*** Given entries Section Begins ***
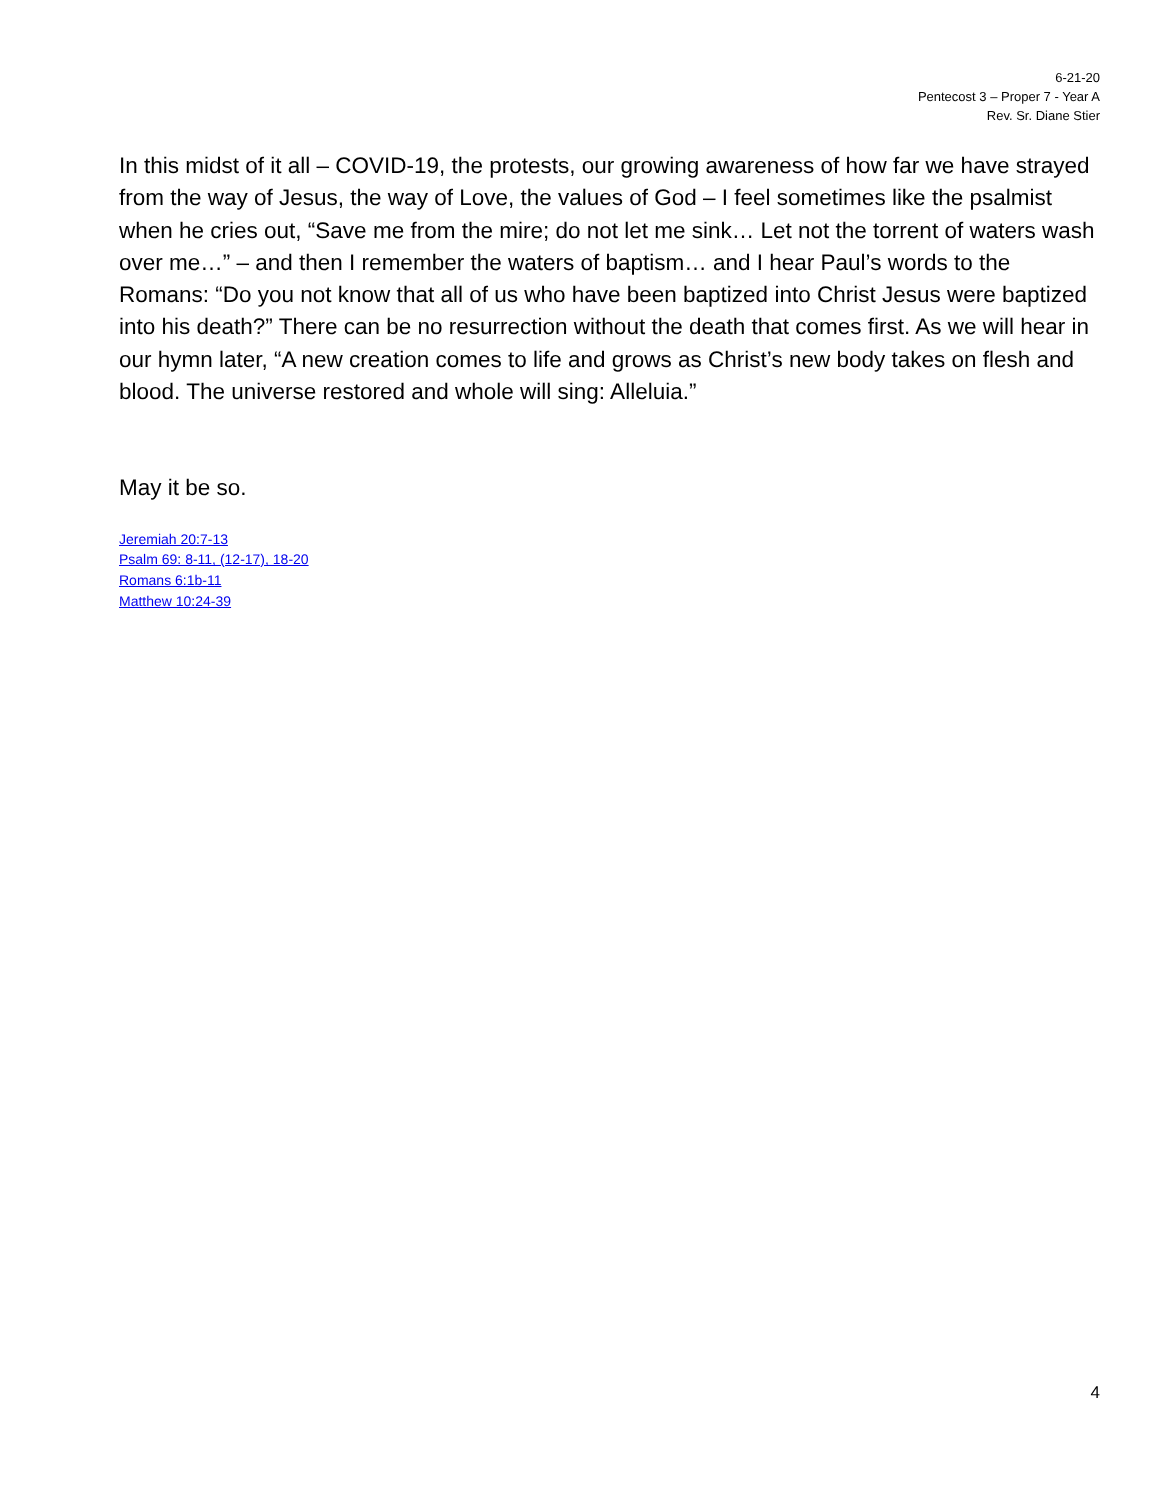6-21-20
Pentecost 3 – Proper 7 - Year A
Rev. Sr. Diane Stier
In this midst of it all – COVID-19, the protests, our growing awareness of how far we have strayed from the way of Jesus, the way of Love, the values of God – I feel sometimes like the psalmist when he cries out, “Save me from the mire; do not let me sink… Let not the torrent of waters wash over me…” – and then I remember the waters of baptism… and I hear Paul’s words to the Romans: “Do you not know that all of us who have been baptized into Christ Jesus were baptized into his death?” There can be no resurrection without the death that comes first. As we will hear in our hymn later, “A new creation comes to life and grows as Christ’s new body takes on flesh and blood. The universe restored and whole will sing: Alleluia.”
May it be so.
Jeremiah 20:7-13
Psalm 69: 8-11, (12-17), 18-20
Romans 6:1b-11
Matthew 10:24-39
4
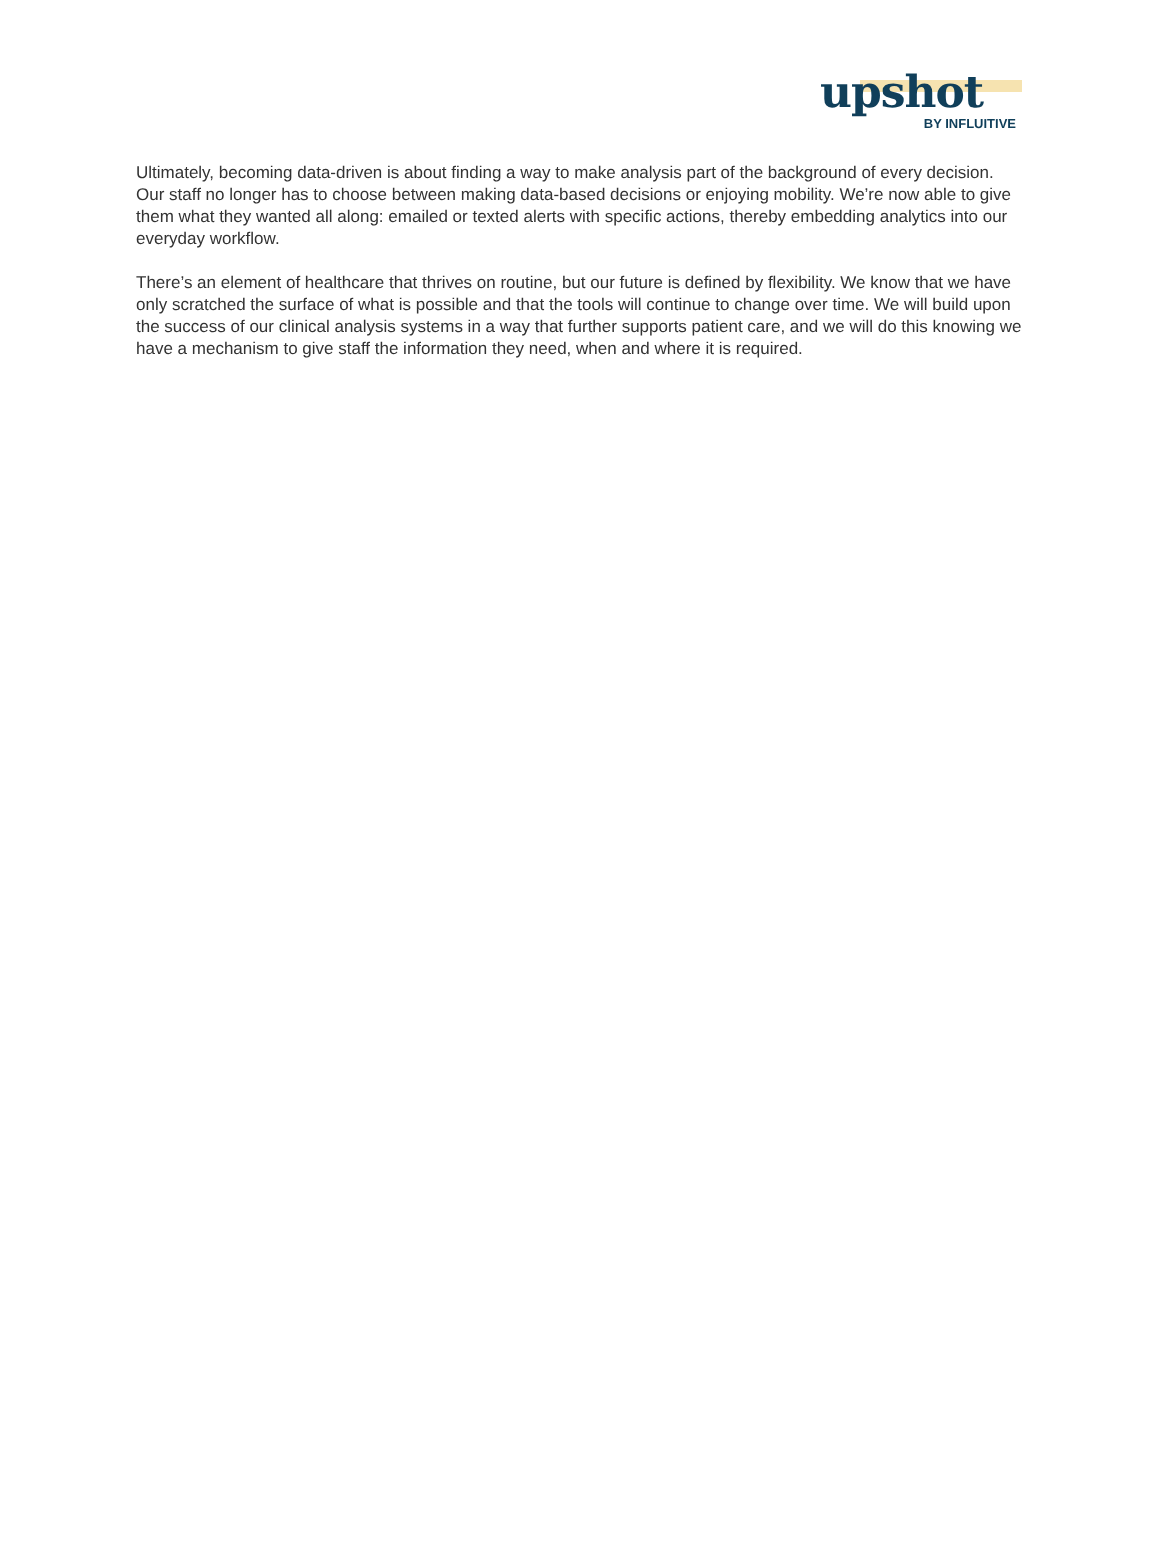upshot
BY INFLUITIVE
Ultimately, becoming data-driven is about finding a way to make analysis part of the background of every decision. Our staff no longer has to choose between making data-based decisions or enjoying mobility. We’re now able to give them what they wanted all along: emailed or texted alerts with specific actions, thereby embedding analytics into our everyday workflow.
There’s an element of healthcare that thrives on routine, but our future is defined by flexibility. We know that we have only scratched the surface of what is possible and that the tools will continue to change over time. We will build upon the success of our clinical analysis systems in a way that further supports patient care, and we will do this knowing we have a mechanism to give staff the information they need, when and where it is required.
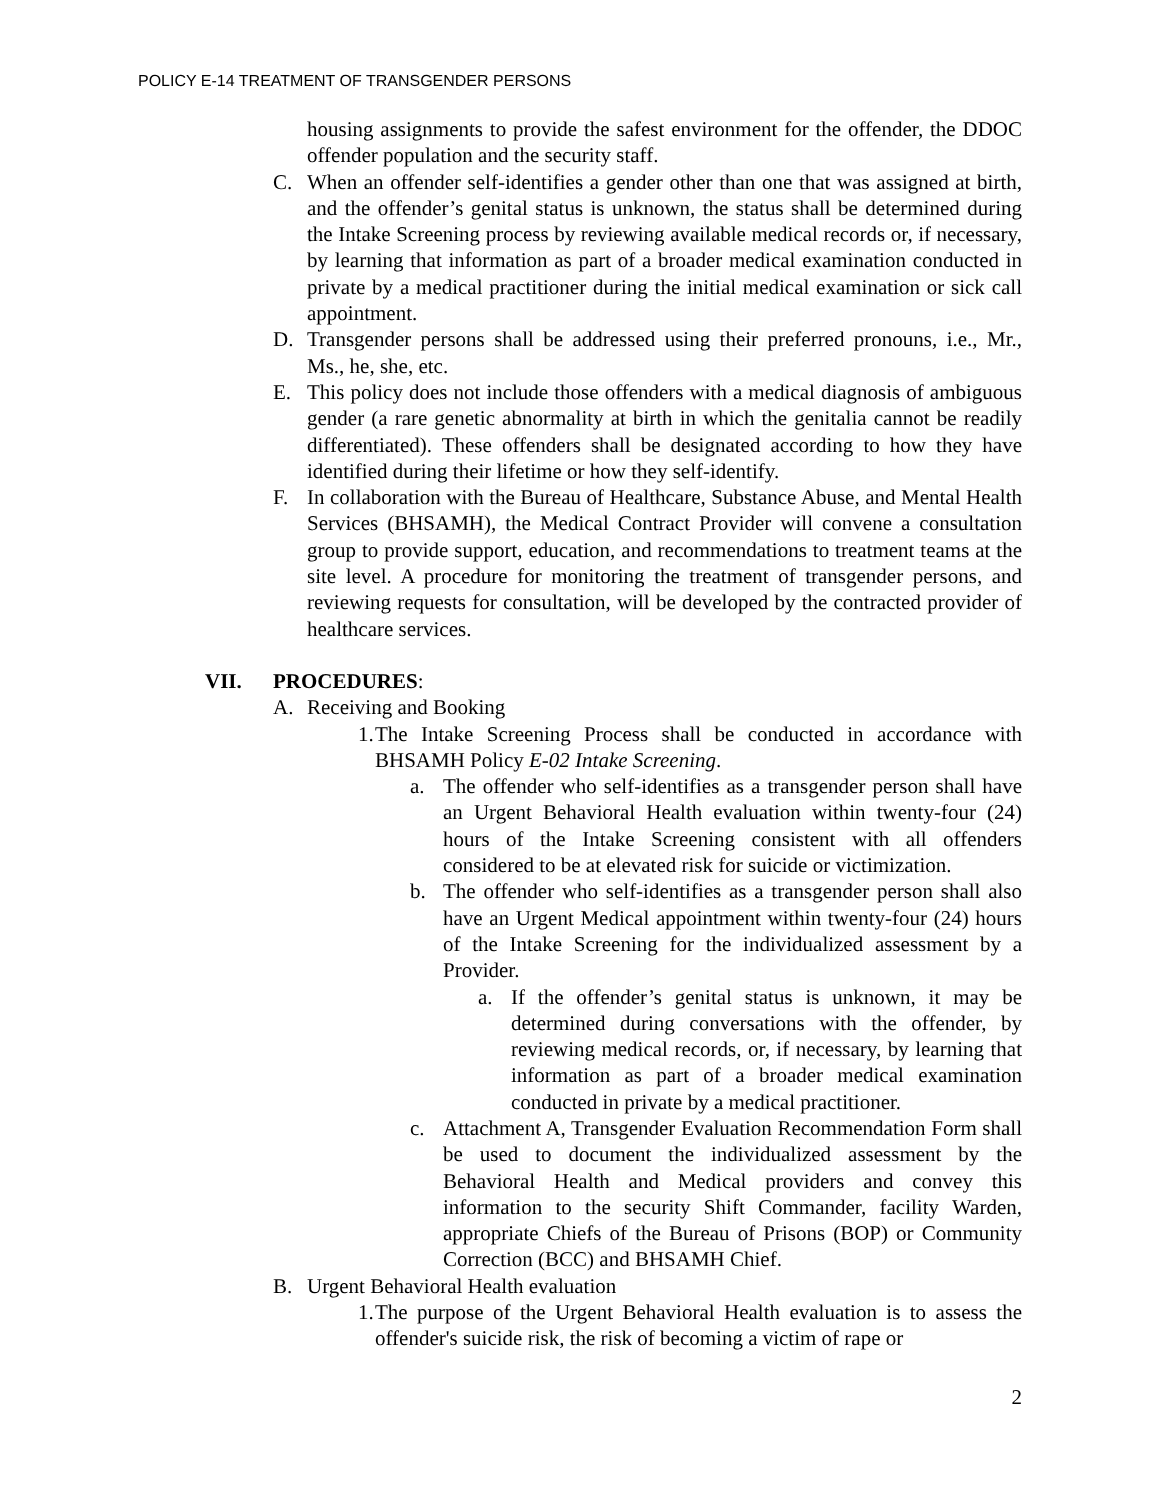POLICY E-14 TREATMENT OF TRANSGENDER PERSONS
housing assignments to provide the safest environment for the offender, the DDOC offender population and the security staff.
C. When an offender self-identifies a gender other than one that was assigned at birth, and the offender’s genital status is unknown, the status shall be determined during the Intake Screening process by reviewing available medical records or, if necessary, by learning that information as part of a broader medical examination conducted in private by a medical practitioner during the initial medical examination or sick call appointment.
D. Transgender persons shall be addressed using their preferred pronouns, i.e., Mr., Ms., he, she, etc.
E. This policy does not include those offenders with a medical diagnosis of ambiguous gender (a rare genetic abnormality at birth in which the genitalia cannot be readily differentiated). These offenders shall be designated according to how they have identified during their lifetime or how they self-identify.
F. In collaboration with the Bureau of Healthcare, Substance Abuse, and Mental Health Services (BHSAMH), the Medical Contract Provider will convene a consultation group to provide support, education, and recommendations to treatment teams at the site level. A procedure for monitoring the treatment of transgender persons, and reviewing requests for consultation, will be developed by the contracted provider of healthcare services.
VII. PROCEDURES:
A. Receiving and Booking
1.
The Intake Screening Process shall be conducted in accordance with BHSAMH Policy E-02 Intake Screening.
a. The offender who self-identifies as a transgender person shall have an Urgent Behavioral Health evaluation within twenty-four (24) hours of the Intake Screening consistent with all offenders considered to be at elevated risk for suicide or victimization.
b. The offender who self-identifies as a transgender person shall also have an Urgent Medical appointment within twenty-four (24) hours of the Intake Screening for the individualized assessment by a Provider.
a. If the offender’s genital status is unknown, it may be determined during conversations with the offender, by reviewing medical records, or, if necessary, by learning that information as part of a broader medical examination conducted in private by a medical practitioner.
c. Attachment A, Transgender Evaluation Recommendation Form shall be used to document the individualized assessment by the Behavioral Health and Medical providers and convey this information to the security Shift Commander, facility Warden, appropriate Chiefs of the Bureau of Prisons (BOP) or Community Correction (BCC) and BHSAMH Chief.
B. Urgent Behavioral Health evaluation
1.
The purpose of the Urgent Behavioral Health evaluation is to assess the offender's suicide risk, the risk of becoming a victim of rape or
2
*** Given entries Section Ends ***
# Exercise requirements
Exactly as they appear above, write out the line containing "The purpose of" and each line that comes after it in the records.

# Your solution
The purpose of the Urgent Behavioral Health evaluation is to assess the offender's suicide risk, the risk of becoming a victim of rape or
2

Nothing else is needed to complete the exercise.